◆ **EXPLORE THE MATERIAL**
1. In the abstract on body fat and heart rate variability, copy the passage word for word, everything from "Key findings" down to "adolescent/young adult males.".
2. Answer these questions about the abstract on body fat and heart rate variability:
(a) What method was used to measure body fat percentage?
(b) What correlation coefficient was found between percent body fat and LF/HF during uncontrolled breathing?
(c) What group of subjects was the experiment performed on, according to the introduction?
EXTRACT below:
Abstract
Aims
We tested the hypothesis that body fat percentage determines cardiac sympathovagal balance in healthy subjects.
Main methods
Heart rate variability (HRV) measurements were made of the standard deviation of the normal– normal RR intervals (SDNN) and the low frequency/high frequency (LF/HF) ratio, from time domain and fast Fourier transform spectral analysis of electrocardiogram RR intervals during trials of uncontrolled and controlled (paced) breathing at 0.2 Hz. Body fat percentage was measured by dual energy x-ray absorptiometric (DEXA) scanning. Significance of differences between uncontrolled and controlled (paced) breathing was determined by analysis of variance and correlations between body fat percentage and HRV measurements by Pearson's coefficient at P<0.05.
Key findings
Percent body fat was negatively correlated with LF/HF during the uncontrolled breathing (r= −0.56, two-tailed P<0.05, one-tailed P<0.01) but not during the paced breathing trial (r=−0.34, (P>0.1).
Significance
We conclude that sympathetic activity produced by paced breathing at 0.2 Hz can obscure the relationship between body fat percentage and sympathovagal balance and that high body fat percentage may be associated with low sympathetic modulation of the heart rate in healthy adolescent/young adult males.
Keywords: Autonomic nervous system, Cardiovascular physiology, Heart rate variability, African-Americans, Males
Introduction
Heart rate variability analyses are a popular means to assess autonomic modulation (Lucini et al. 2002) which make it possible to differentiate a wide variety of conditions with common autonomic etiologies (Vanninen et al. 1996; Narkiewicz et al. 1998; Salo et al. 2000; Gutierrez et al. 2002; Pichon et al. 2004). The use of time domain measurements to delineate autonomic modulation of the heart rate is useful because time domain measures do not require the rigorous acquisition and analysis criteria, i.e. stationarity, when compared to frequency domain analyses. Previous studies have shown correlations between increments in vagal signaling, time domain measurements and high frequency heart rate variability spectral power during paced breathing (De Meersman et al. 1995; Sanderson et al. 1996; Badra et al. 2001). However, the significance of increments in low frequency spectral power during paced breathing remains unclear. We have reported a positive correlation between the respiratory quotient and the low frequency/high frequency ratio of heart rate variability spectral power, measured during paced breathing at 0.2 Hz, in healthy males possessing a wide range of body fat (Millis et al. 2009). Although body fat percentage may be an important determinant of heart rate variability spectral power measured at rest (Nagai et al. 2003; Chen et al. 2008), an earlier study reported no influence of body fat on heart rate variability measurements at rest, only during an autonomic challenge (Matsumoto et al. 1999). Because body fat percentage and paced breathing at 0.2 Hz may affect low frequency and high frequency spectral power independently, we hypothesized that paced breathing at 0.2 Hz could mask the physiological relationship between body fat percentage and heart rate variability measures of autonomic modulation. We, therefore, performed this experiment to determine the effects of paced breathing and body fat percentage on time and frequency domain measures of heart rate variability in healthy adolescent/young adult African-American males.
End of EXTRACT.
DATA EXTRACTS below:
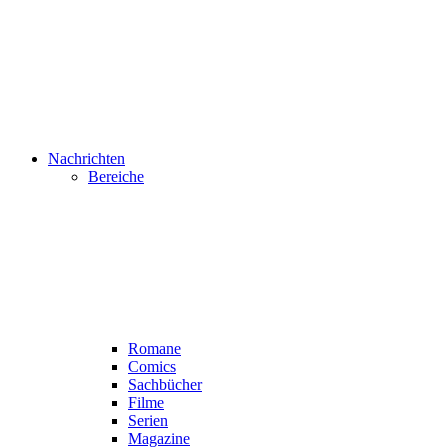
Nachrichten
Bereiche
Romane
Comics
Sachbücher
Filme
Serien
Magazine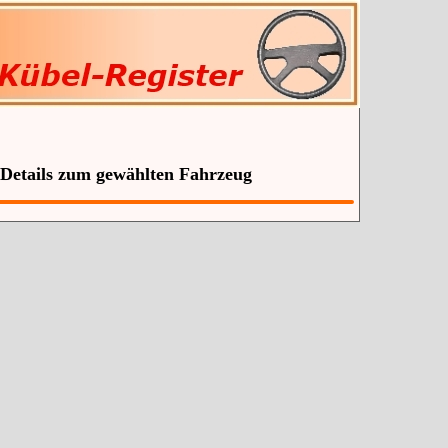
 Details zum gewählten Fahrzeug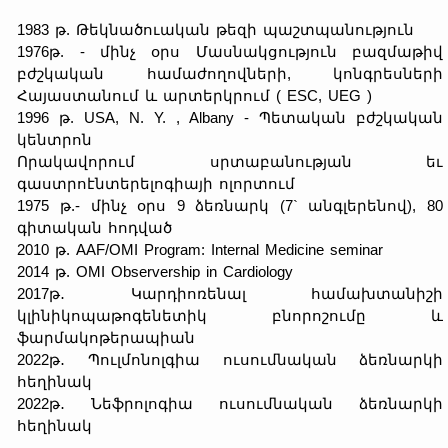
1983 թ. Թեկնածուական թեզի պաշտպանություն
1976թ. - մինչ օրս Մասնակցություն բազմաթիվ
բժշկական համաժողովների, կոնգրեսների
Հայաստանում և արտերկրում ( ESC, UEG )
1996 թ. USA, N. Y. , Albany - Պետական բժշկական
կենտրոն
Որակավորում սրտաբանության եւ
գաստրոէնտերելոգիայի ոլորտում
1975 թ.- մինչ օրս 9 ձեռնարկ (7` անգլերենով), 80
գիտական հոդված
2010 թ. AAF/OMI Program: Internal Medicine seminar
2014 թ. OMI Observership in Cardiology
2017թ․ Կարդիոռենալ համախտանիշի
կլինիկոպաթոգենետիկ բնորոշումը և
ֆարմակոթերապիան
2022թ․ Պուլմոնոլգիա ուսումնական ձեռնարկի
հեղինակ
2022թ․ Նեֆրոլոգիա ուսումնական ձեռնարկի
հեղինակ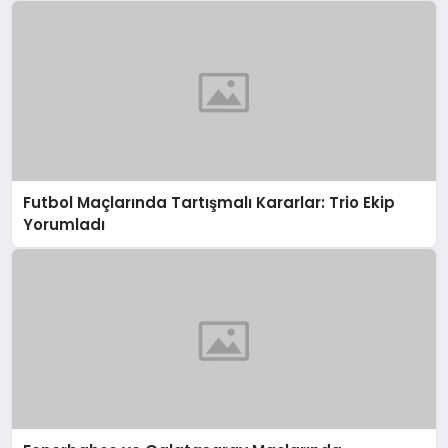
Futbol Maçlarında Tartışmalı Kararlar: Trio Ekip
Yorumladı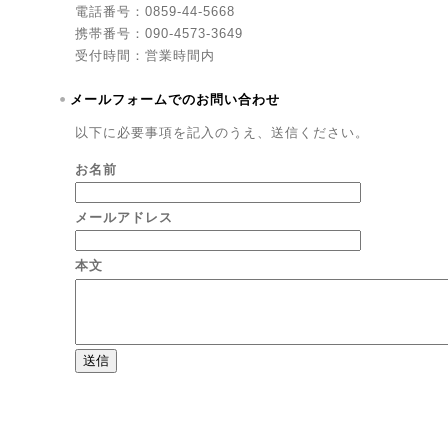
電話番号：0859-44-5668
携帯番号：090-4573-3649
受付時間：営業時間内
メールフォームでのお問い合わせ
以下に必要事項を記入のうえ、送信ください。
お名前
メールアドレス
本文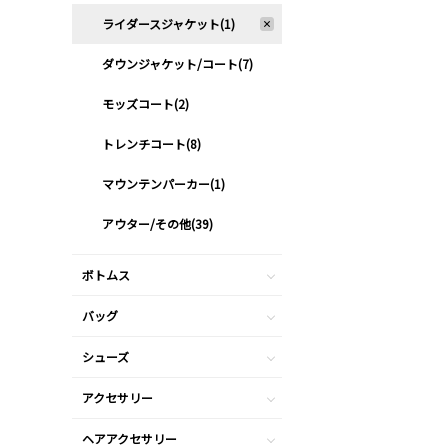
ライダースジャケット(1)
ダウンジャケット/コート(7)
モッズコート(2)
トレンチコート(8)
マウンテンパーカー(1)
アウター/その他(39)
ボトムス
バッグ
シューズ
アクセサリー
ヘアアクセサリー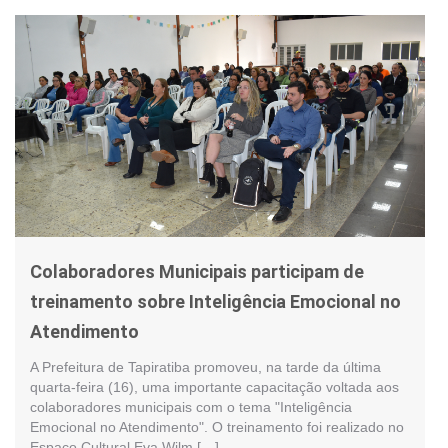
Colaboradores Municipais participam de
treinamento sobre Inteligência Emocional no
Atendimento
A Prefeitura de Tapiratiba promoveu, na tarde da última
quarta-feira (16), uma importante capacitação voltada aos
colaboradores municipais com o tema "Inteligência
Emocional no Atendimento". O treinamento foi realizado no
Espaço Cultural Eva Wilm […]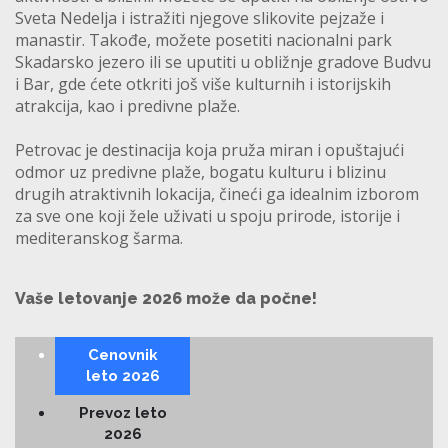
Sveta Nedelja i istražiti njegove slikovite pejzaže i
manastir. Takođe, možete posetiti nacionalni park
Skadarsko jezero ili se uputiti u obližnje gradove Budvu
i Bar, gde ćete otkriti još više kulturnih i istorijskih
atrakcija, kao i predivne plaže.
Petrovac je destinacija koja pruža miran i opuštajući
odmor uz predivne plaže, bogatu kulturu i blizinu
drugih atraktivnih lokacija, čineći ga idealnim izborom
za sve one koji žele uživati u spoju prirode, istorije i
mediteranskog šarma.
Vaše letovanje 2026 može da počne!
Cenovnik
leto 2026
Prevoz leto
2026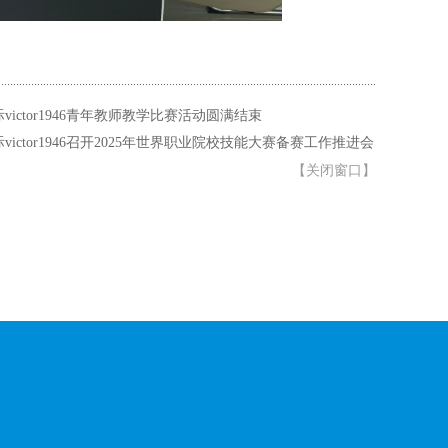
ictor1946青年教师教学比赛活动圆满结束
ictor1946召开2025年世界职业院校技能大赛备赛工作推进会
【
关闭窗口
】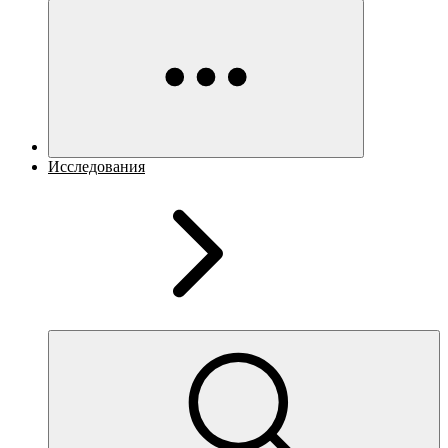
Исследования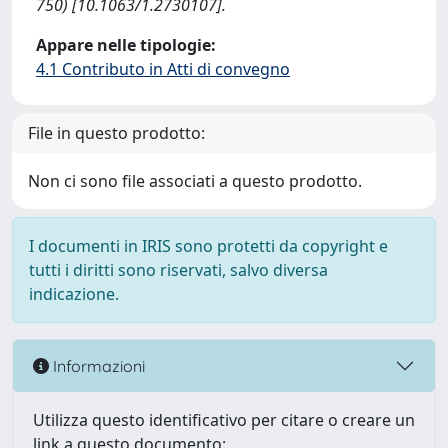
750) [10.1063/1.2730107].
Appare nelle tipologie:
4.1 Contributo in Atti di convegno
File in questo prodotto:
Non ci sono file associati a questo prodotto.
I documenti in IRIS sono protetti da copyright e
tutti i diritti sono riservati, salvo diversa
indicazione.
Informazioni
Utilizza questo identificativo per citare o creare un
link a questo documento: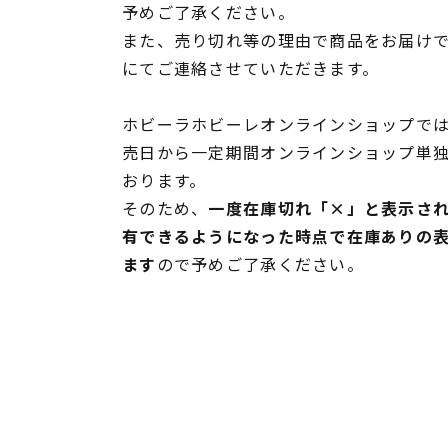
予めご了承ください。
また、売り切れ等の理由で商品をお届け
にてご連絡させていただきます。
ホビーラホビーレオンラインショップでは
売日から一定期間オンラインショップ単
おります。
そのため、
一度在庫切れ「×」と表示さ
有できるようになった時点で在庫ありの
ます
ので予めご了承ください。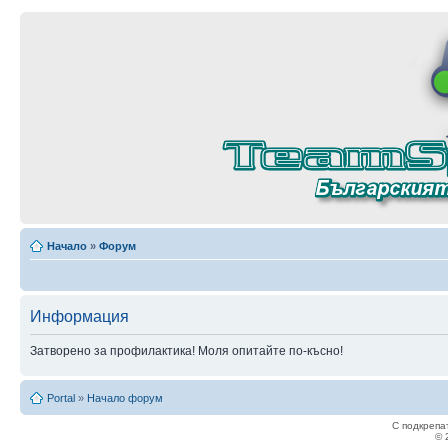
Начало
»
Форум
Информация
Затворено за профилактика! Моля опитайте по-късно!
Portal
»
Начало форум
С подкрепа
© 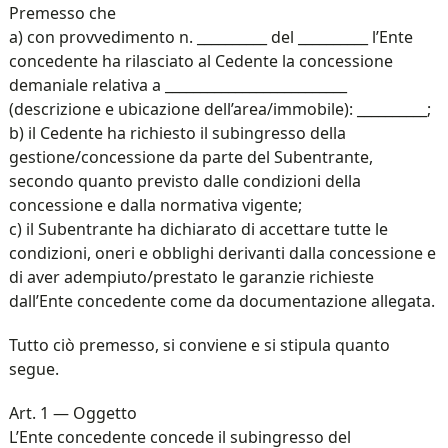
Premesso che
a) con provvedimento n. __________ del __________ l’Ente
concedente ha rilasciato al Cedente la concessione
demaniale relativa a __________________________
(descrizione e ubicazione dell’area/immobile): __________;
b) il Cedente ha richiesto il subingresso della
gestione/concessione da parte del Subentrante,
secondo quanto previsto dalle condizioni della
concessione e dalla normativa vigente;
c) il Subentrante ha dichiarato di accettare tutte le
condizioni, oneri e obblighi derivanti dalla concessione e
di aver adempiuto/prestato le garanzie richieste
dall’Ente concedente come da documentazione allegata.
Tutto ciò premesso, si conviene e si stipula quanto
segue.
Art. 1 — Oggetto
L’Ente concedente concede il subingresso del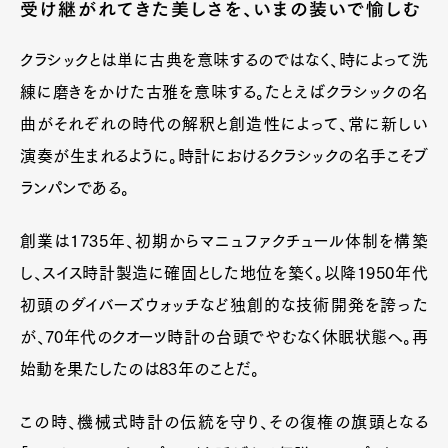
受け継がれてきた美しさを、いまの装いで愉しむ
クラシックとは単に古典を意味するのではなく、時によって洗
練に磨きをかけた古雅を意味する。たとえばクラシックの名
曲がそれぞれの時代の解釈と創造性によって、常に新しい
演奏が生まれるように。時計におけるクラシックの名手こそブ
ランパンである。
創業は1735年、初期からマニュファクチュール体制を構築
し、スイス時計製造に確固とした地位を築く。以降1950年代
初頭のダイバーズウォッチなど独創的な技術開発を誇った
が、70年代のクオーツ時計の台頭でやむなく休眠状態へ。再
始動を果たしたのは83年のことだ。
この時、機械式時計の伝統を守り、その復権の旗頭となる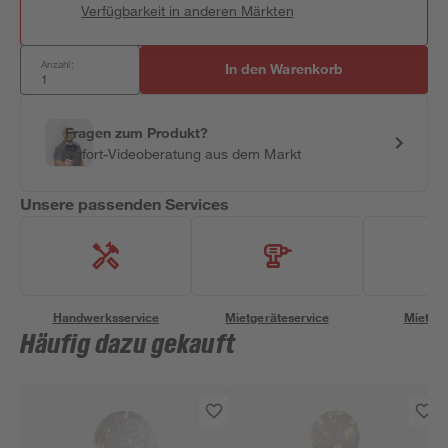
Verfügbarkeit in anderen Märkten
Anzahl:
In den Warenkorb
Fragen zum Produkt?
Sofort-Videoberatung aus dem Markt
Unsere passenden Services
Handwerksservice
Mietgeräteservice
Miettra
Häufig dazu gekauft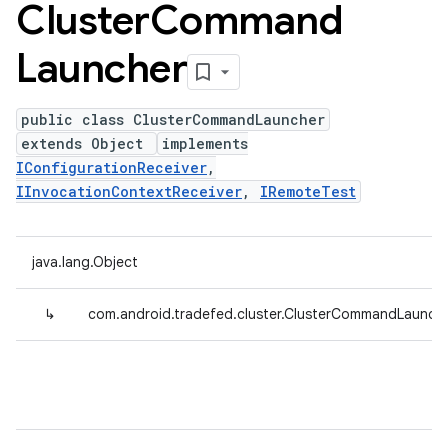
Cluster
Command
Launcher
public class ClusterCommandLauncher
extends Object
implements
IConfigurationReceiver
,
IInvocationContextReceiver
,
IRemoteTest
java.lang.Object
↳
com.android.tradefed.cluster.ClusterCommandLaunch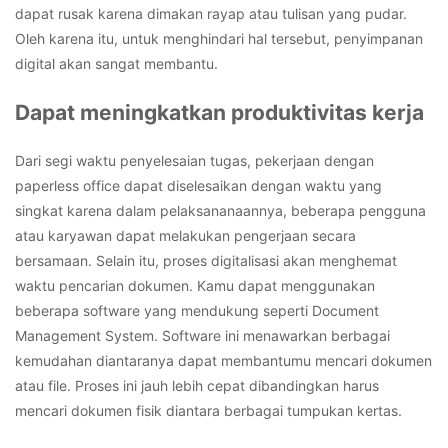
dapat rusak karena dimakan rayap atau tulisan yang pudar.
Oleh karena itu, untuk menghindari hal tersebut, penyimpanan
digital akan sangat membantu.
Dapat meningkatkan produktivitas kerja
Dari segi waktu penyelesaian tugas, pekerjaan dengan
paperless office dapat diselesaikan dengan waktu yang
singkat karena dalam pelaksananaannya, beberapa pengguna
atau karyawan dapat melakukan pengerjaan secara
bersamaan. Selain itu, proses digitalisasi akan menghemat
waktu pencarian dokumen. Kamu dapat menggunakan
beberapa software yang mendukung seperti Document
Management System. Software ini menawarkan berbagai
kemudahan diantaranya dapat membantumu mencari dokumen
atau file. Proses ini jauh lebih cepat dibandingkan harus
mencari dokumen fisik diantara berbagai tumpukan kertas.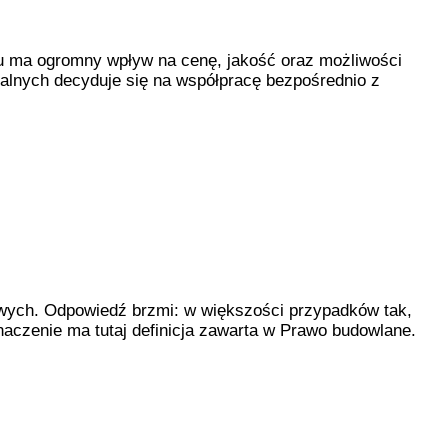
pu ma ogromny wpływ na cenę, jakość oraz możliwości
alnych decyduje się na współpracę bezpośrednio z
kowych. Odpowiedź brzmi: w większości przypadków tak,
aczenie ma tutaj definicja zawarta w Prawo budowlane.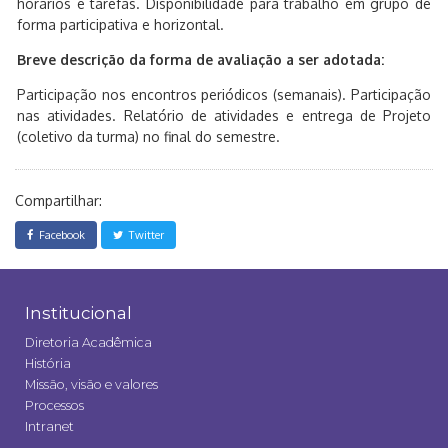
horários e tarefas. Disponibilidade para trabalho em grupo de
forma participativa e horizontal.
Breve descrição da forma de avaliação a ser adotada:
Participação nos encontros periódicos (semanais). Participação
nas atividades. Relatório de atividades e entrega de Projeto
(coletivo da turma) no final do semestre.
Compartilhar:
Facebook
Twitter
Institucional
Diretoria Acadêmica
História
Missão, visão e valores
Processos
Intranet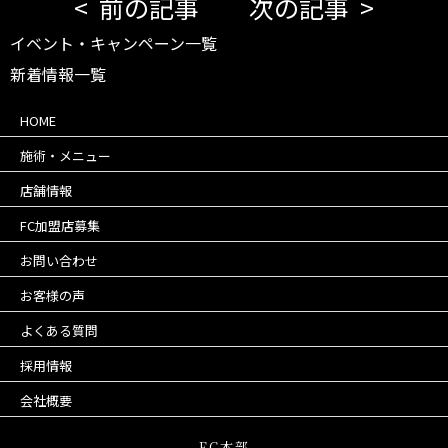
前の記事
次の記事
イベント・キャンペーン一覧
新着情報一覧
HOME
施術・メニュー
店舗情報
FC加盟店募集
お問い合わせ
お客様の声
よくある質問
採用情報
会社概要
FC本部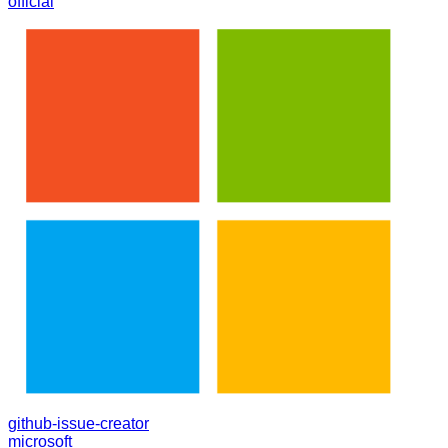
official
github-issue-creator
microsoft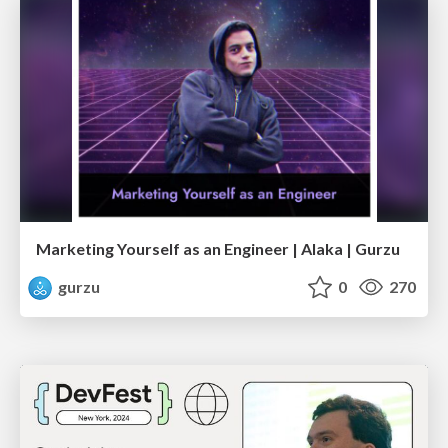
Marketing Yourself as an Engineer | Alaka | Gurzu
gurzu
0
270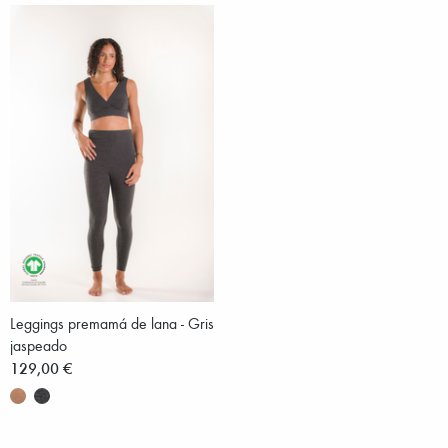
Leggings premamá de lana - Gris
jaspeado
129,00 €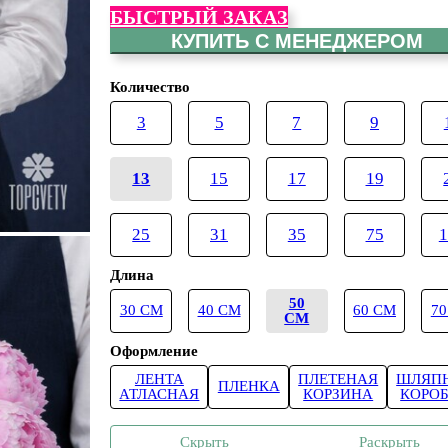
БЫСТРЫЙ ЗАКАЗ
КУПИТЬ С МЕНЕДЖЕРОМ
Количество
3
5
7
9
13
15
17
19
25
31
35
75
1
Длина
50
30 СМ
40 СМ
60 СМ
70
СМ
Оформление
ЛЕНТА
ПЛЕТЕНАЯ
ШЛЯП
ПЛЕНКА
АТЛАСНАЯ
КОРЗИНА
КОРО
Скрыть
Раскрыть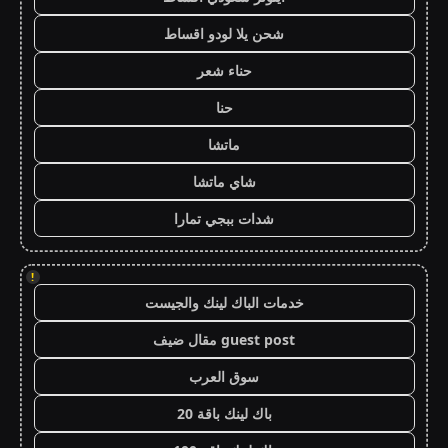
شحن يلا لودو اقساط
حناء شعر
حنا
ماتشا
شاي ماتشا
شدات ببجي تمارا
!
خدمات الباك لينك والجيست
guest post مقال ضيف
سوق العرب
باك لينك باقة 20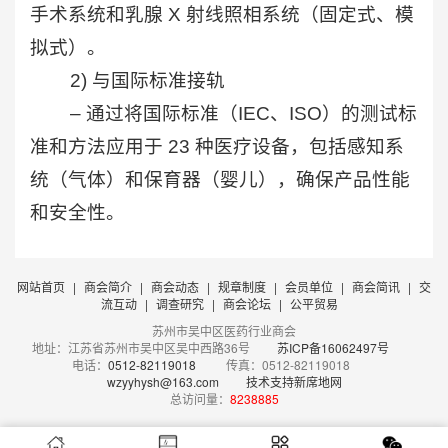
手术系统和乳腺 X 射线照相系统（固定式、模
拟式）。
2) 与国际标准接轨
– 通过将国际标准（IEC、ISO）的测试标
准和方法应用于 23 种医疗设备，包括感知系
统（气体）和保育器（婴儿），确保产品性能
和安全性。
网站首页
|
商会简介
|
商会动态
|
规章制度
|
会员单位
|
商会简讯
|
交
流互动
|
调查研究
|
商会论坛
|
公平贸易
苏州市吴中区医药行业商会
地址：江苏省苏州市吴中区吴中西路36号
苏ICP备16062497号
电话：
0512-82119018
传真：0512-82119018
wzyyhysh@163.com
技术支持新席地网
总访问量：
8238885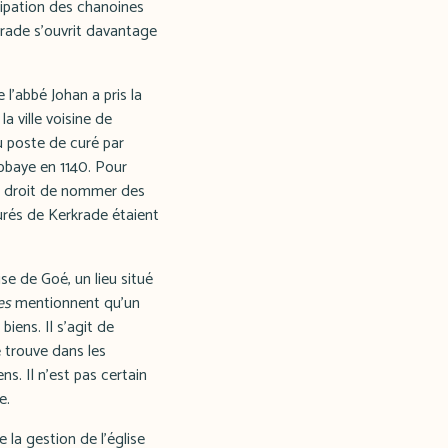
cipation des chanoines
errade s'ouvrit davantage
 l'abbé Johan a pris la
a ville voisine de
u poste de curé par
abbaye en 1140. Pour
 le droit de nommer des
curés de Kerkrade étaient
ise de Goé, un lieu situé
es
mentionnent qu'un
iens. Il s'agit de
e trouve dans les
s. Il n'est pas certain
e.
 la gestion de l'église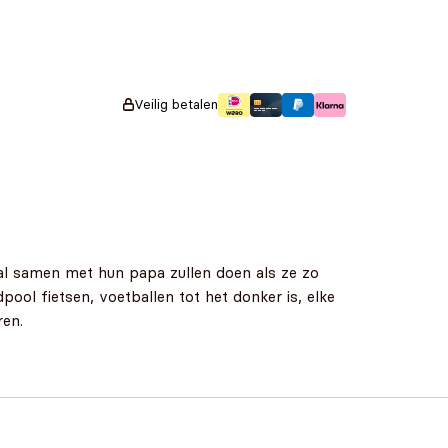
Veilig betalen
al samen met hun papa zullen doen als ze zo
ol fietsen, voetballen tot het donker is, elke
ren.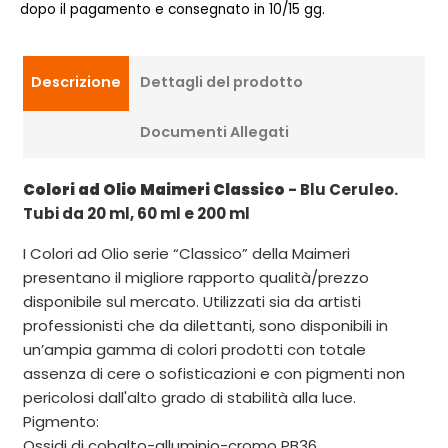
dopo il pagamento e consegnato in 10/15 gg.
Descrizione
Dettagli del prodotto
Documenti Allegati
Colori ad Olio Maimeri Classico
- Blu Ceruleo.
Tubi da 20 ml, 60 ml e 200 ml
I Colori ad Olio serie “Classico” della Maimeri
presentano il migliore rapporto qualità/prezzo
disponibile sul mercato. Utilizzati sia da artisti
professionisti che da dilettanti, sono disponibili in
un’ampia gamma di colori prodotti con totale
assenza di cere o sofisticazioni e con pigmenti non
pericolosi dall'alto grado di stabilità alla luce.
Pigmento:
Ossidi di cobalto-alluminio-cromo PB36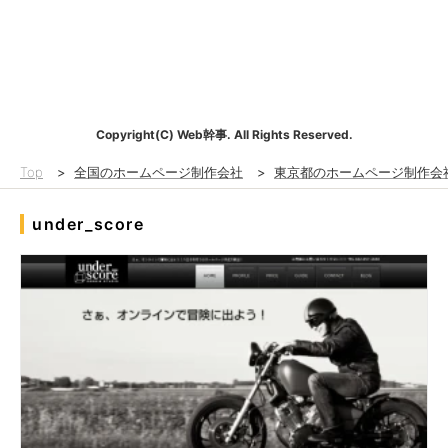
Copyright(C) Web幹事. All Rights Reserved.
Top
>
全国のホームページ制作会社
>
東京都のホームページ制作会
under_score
End of DATA EXTRACTS.
◆ **TASK RESULTS**
1.
Key findings
Percent body fat was negatively correlated with LF/HF during the uncontrolled breathing (r= −0.56, two-tailed P<0.05, one-tailed P<0.01) but not during the paced breathing trial (r=−0.34, (P>0.1).
Significance
We conclude that sympathetic activity produced by paced breathing at 0.2 Hz can obscure the relationship between body fat percentage and sympathovagal balance and that high body fat percentage may be associated with low sympathetic modulation of the heart rate in healthy adolescent/young adult males.

2.
(a) Dual energy x-ray absorptiometric (DEXA) scanning.
(b) r = −0.56.
(c) Healthy adolescent/young adult African-American males.